**Text for analysis**.
══════════
Our conversation can go like this –
“Did you have your garage door fixed?”
“Yes, ma.”
“Make sure you don’t stay in the house when they fix it.”
“It’s already fixed.”
“You never know what kind of weirdo they might be. It’s safer for you to stay outside of the house when they are there. Do you hear me?”
“It’s already fixed, ma.”
“You can’t be too careful being a woman…do you hear me?”

Listening skills are not her strong suit, especially when she feels a lecture is in order-- which is most of the time.
══════════
**Supplied material**.

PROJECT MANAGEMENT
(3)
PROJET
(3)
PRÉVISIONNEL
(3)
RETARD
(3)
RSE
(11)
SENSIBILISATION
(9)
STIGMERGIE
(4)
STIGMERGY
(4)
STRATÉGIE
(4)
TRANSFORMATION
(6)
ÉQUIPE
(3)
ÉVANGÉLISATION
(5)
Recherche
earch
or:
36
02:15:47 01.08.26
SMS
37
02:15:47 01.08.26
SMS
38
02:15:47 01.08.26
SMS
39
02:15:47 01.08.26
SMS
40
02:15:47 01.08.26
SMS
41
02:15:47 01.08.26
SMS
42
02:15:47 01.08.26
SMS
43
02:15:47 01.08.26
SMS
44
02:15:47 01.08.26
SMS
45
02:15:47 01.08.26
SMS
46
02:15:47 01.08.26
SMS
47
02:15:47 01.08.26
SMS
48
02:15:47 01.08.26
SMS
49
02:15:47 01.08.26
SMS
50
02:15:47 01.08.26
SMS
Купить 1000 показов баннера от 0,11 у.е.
══════════
**Directions**. Extend the passage about the mother's warning over the garage door repair, picking up after its final sentence.

**Exercise response**.
So now I look at my daughter’s face (which is a very cute one) and dare not to suggest a scar cream to her. She has some signs of pimples left from her earlier years. I’m afraid even the slightest hint will result in her self doubt or resentment to me. I don’t want to be my mother. I’m trying very hard and don’t know how good or bad of a job I’m doing. I guess one good way is to avoid doing things she did that really bothered me. The difference between my daughter and me is: she can (I hope that’s how she feels) tell me if I said or did anything to hurt her feelings. Like the above example. I was offended at first (I am nothing like my mother! I thought), but then I tried to look at it this way: I strive to be not like my mother, but without a daughter I would probably never know how I am doing.

Although I do hope she will call her mother more often.